設計室にはBIMを使える現地スタッフが6人いる(写真:家入龍太)
設計室にはBIMを使える現地スタッフが6人いる(写真:家入龍太)

BIMソフト「Revit」の指導者資格を持つスタッフ(写真:家入龍太)
BIMソフト「Revit」の指導者資格を持つスタッフ(写真:家入龍太)

 「BIMでどこまでやればいいのかについては悩んだ。初期のデザインを3次元で行う作業はうまくいくことが分かってきた」と竹田所長は説明する。

 その成果が冒頭に紹介したコンペでの1等獲得だ。「ベトナムでは大きなプロジェクトはコンペが多い。
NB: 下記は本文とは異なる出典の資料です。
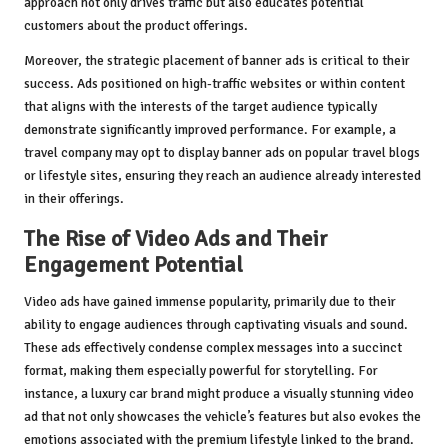
approach not only drives traffic but also educates potential
customers about the product offerings.
Moreover, the strategic placement of banner ads is critical to their
success. Ads positioned on high-traffic websites or within content
that aligns with the interests of the target audience typically
demonstrate significantly improved performance. For example, a
travel company may opt to display banner ads on popular travel blogs
or lifestyle sites, ensuring they reach an audience already interested
in their offerings.
The Rise of Video Ads and Their
Engagement Potential
Video ads have gained immense popularity, primarily due to their
ability to engage audiences through captivating visuals and sound.
These ads effectively condense complex messages into a succinct
format, making them especially powerful for storytelling. For
instance, a luxury car brand might produce a visually stunning video
ad that not only showcases the vehicle’s features but also evokes the
emotions associated with the premium lifestyle linked to the brand.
プレゼンテーションの比重が8割程度と高く、結果に大きな影響を及ぼす」とハノイ本社の源明玲氏は言う。

 「特に英米やシンガポールなどの建築設計事務所はビジュアルな道具の使い方が上手だ。日本のコンペのようにパワーポイントを使ってプレゼンしていると見劣りするだけでなく、手を抜いたのかと言われるほどだ」(源明氏)。

 「日本のコンペは『減点法』が基本なので多くの内容を詰め込みすぎる傾向にある。それに対し、ベトナムのコンペは『加点法』なので、どれだけいいところを見せるかが勝負になる。若い人のプレゼン能力を発揮しやすい」(竹田所長)。